C’est un dialogue mais, ne rêvons pas, ça restera quand même un produit teinté NBA, on n’obtiendra pas tout ce qu’on voudra. Mais le fait que la NBA entende que ce qui peut se faire en Europe ne sera pas simplement une duplication de ce qu’il se fait aux Etats-Unis, c’est une très bonne chose.

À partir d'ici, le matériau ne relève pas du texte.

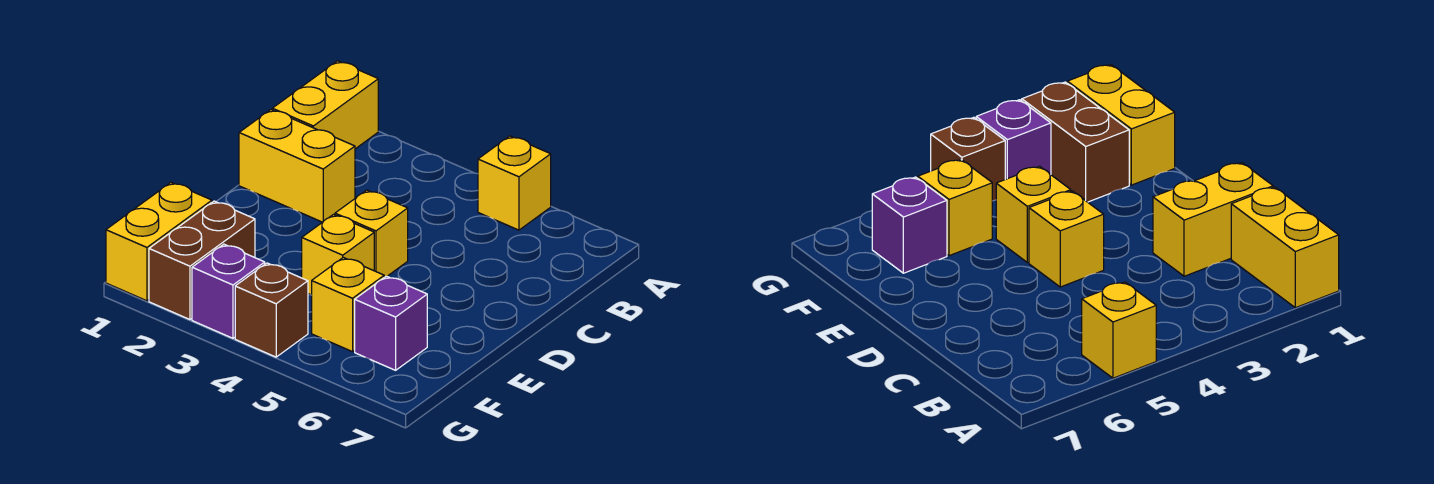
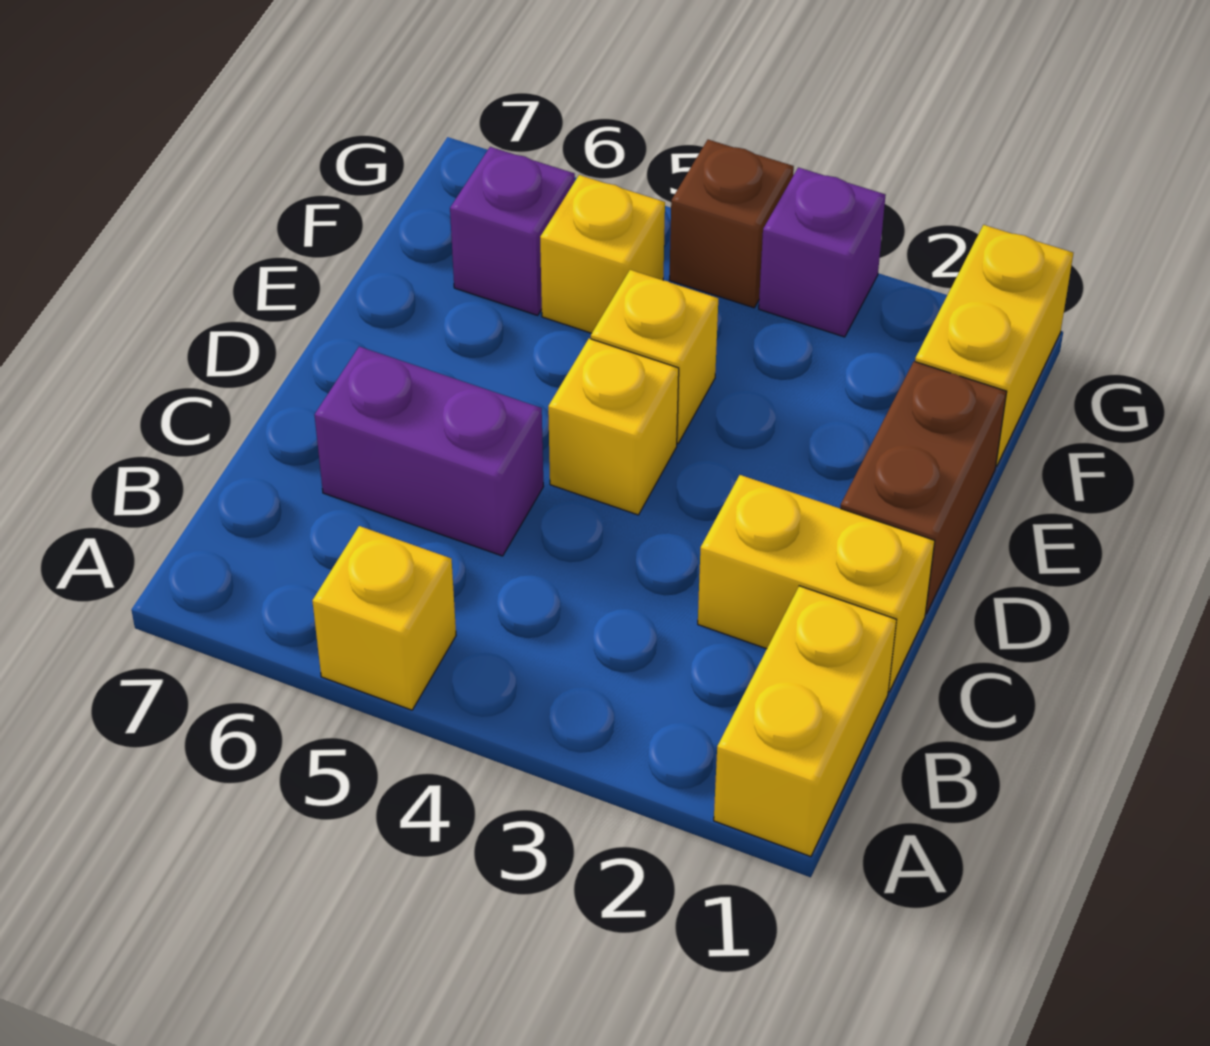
none -> purple 1x2 brick [315,347,544,556]
brown 1x2 brick [149,201,255,320] -> brown 1x2 brick moved to [840,361,1007,614]

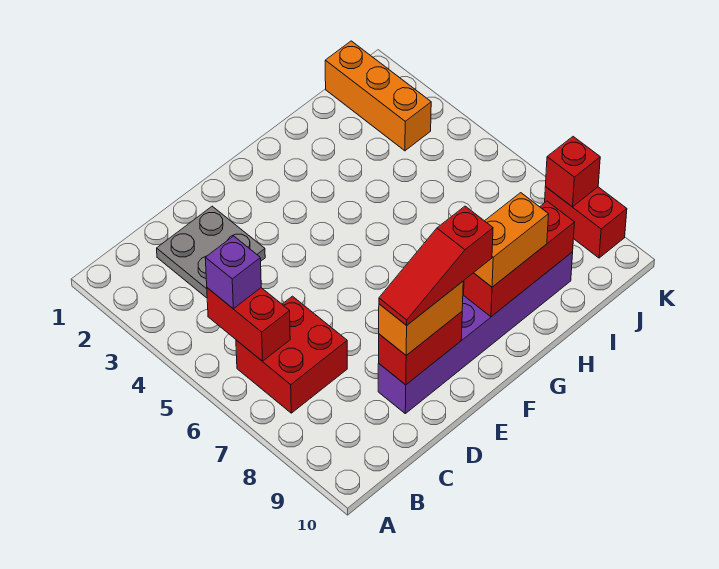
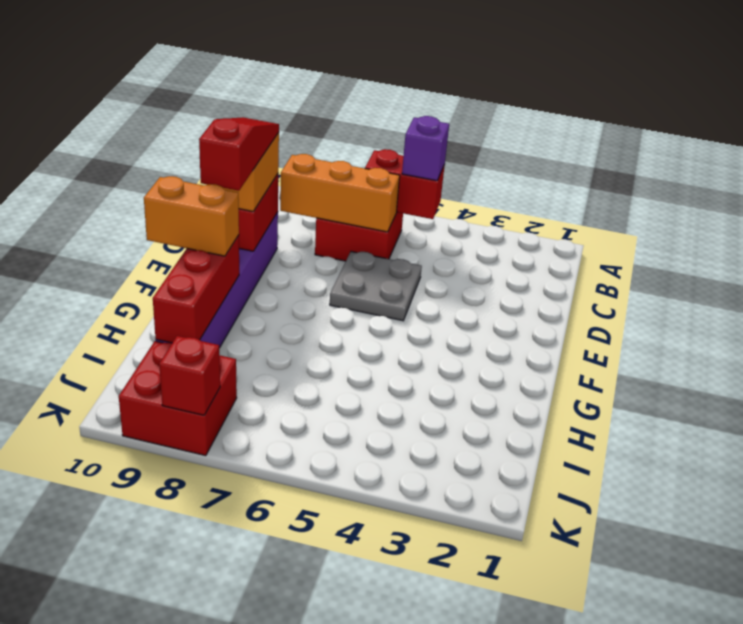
grey 2x2 plate [157,206,265,298] -> grey 2x2 plate moved to [330,251,422,321]
orange 1x2 brick [474,193,549,287] -> orange 1x2 brick turned to [144,176,239,256]
orange 1x3 brick [325,41,431,151] -> orange 1x3 brick moved to [280,154,400,232]
red 1x2 brick [545,187,627,258] -> red 2x2 brick [119,341,237,456]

Vous avez assuré que la Betclic Elite ne descendrait pas sous les 16 clubs et rappelé que le passage de l’Euroleague de 18 à 20 clubs rendait le calendrier de plus en plus tendu. Comment appréhendez-vous cela avec l'arrivée de la NBA ?
Je vais me répéter. En ça, je suis rejoint par Tony Parker. Je souhaite que l’arrivée de la NBA soit un plus et pas simplement du moins. Plus clairement, on souhaite tous un accord entre le binôme FIBA-NBA d’un côté et Euroleague de l’autre, pour éviter une fragmentation supplémentaire, même temporaire. Et aussi pour éviter que l’Euroleague, qui est quand même devenue une très belle compétition continentale, ne disparaisse par la force des choses.

A la fin, s’il ne pouvait pas y avoir d’entente entre la NBA et l’Euroleague, les conditions seraient objectivement plus favorables à aller vers la NBA que l’Euroleague. Soyons clairs, la puissance marketing de la NBA fait que, même toute Euroleague qui soit, ce serait la bataille du pot de fer contre le pot de terre. Moi, je continuerai à donner de la voix pour une entente. Ce que je crains, c’est qu’il n’y ait pas d’entente.

Enfin, le basket français a vécu un été contrasté, chez les jeunes comme les séniors. Quelles leçons en tirez-vous ? 
Je vais relayer la parole de Jean-Pierre (Hunckler) : “Ne jetons pas le bébé avec l’eau du bain”. C’est vrai, les équipes de France ont vécu un été contrasté, même décevant. Cela ne remet pas fondamentalement en cause les talents que nous avons, la qualité de notre formation. Maintenant, il y a des éléments sur lesquels on doit travailler. 

Si l’on se focalise sur le basket professionnel, à savoir l’équipe de France masculine, on pensait qu’on pouvait aller plus loin, qu’il y avait la place pour passer la Géorgie en huitièmes, bien entendu. Mais, ce que j’ai vu, comme d’autres, c’est aussi une équipe jeune mais avec beaucoup de talent, et une osmose dans le désir de jouer ensemble. Certes, cet été est une déception, mais je pense que le tout reste prometteur. Ne désespérons pas. Les générations précédentes qui ont réussi sont également passées par des échecs. Il vaut mieux échouer maintenant et qu’on réussisse après, y compris aux Jeux Olympiques. »

Propos recueillis à Roland-Garros (Paris).